PARIS — France’s far-right National Front anointed candidates Friday for regional elections amid a party crisis that forced founder Jean-Marie Le Pen from running.
The 86-year-old Le Pen missed out on Friday’s party meeting because he was hospitalized Thursday for what the party said were routine exams, and he remained in the hospital Friday.
Le Pen’s granddaughter, rising star Marion Le Pen, won backing at Friday’s meeting to replace him as a candidate for the December elections for the southern region that includes Provence and the French Riviera region.
Party president Marine Le Pen said on national television last week that she would oppose her father’s candidacy after he made anti-Semitic remarks, repeating that the Nazi gas chambers were a “detail” in World War II history and praising Nazi collaborator Philippe Petain. He risks disciplinary action in the weeks ahead.
Marine Le Pen is striving to make the party voter-friendly and to distance it from its racist past while maintaining its strong anti-immigrant, anti-European Union stance, and it has chalked up electoral successes. The public feud threw the party into one of its worst crises.

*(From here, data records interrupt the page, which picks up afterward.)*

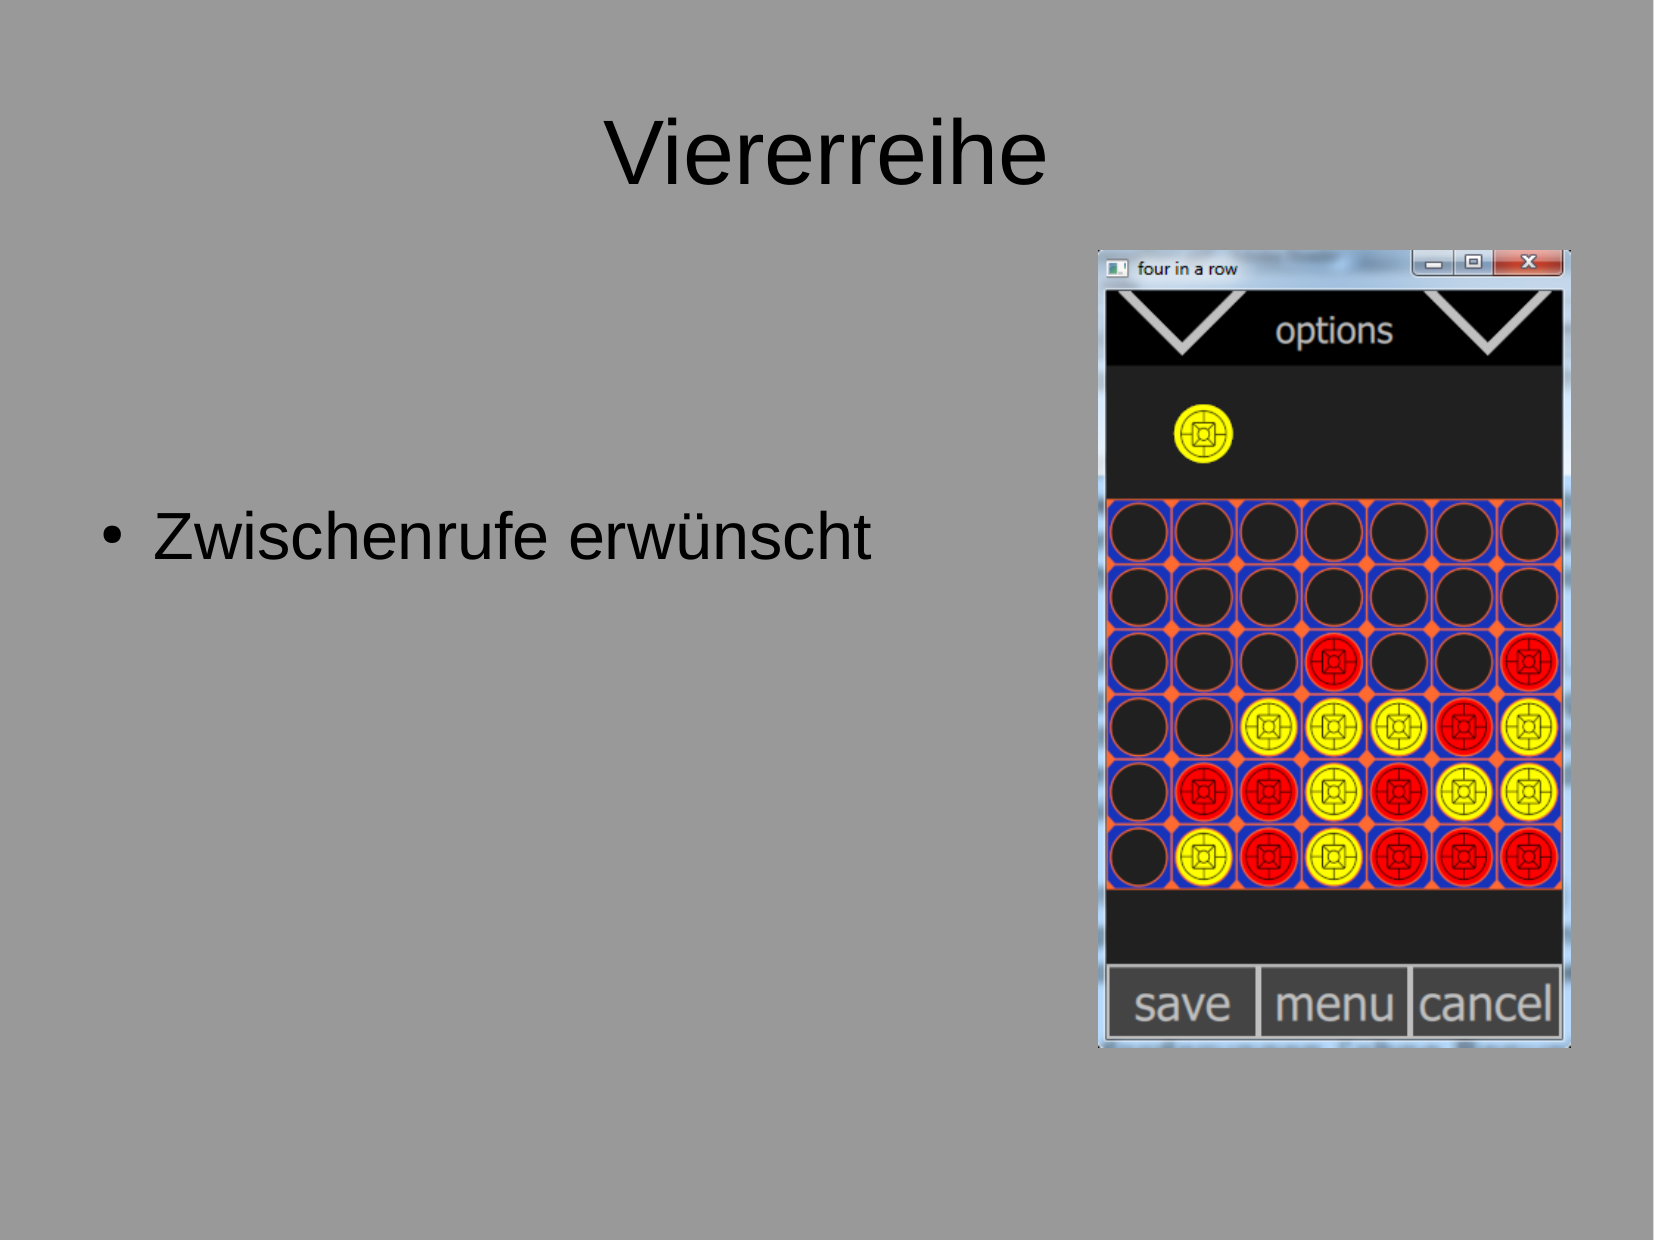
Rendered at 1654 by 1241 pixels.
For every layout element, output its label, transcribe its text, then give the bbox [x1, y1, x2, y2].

title Viererreihe [82, 49, 1571, 257]
picture [1098, 250, 1571, 1048]
list Zwischenrufe erwünscht [82, 290, 1098, 1010]
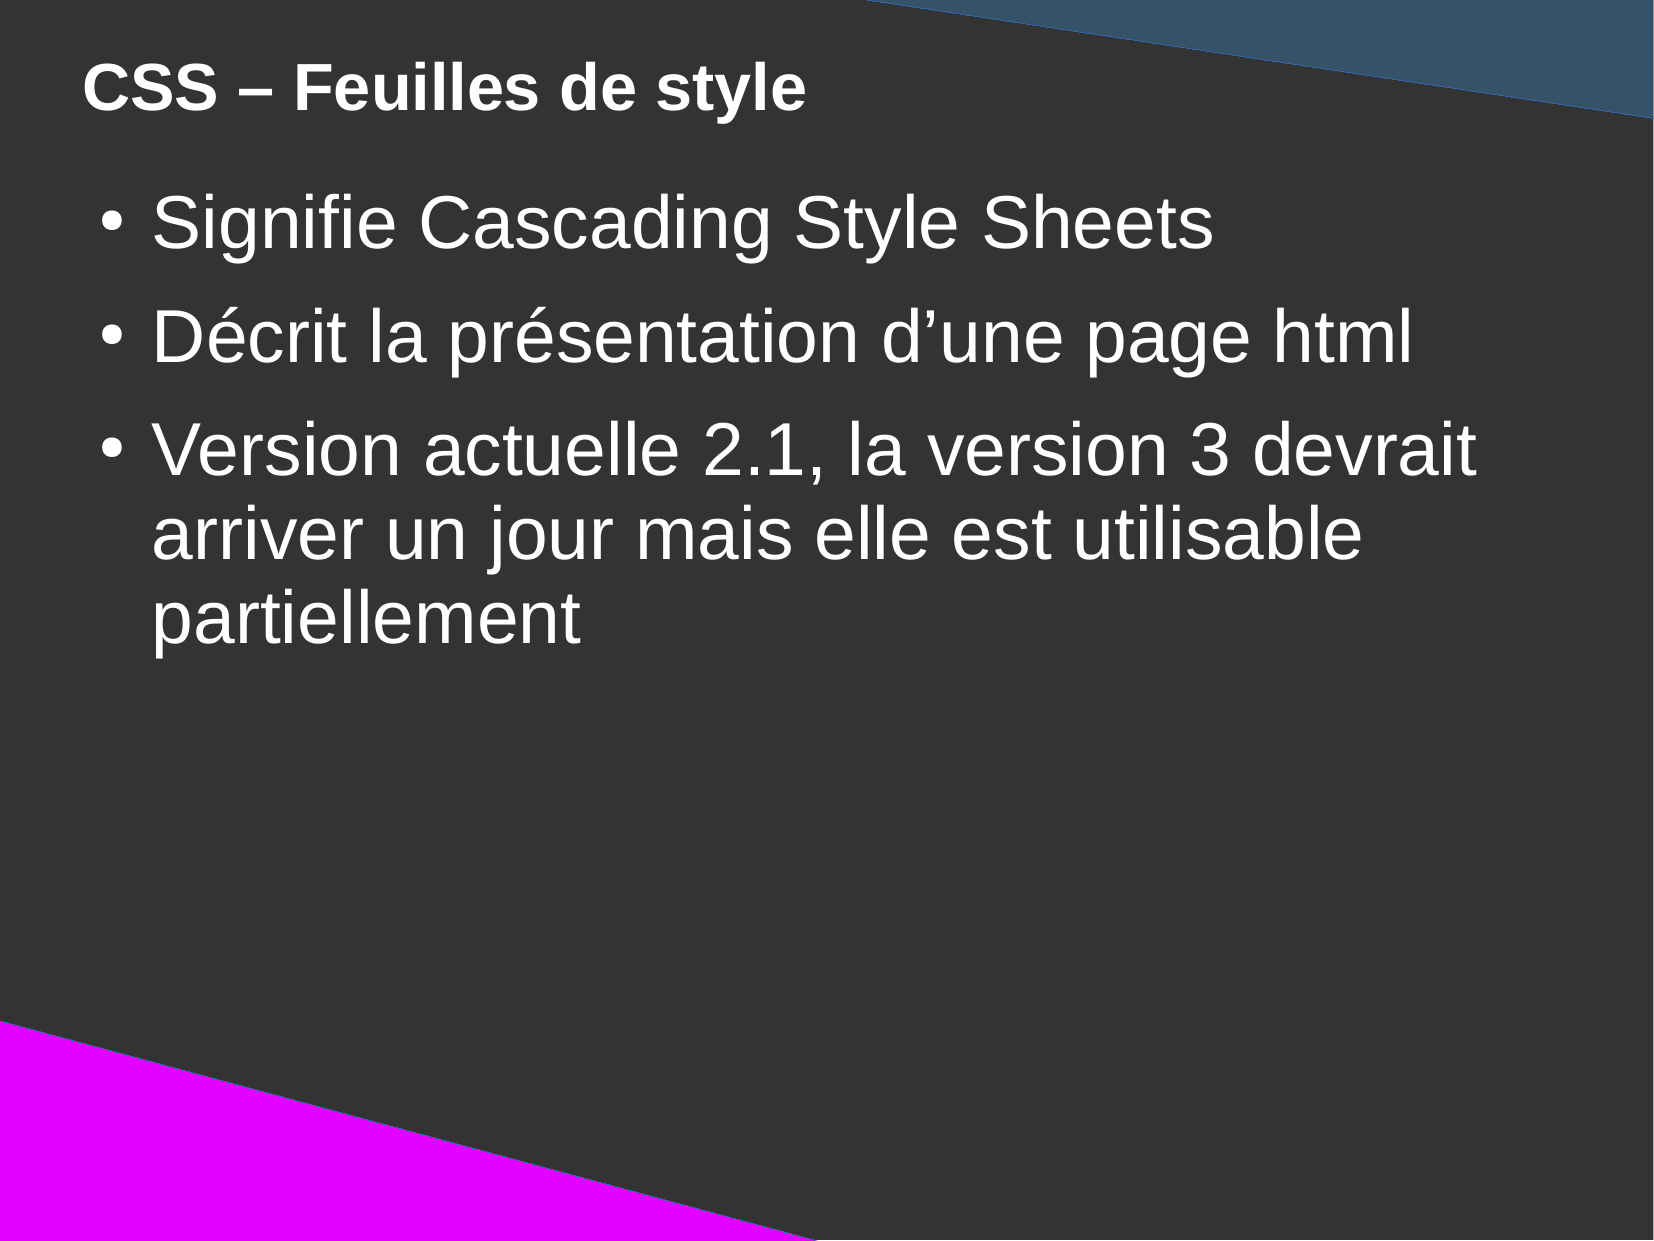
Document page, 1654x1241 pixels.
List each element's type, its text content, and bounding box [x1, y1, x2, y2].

“It’s absolutely disastrous,” party member Bruno Gollnisch, a close ally of Jean-Marie Le Pen and rival of his daughter, said after the meeting. “Exactly what are we fighting for?”
Allies of Marine Le Pen defended her crackdown on her father.
“It is a new National Front in any case” since Marine Le Pen was elected in 2011, said senior party member Florian Philippot. “We are going to continue to make the party more effective, more professional and bring people together more clearly.”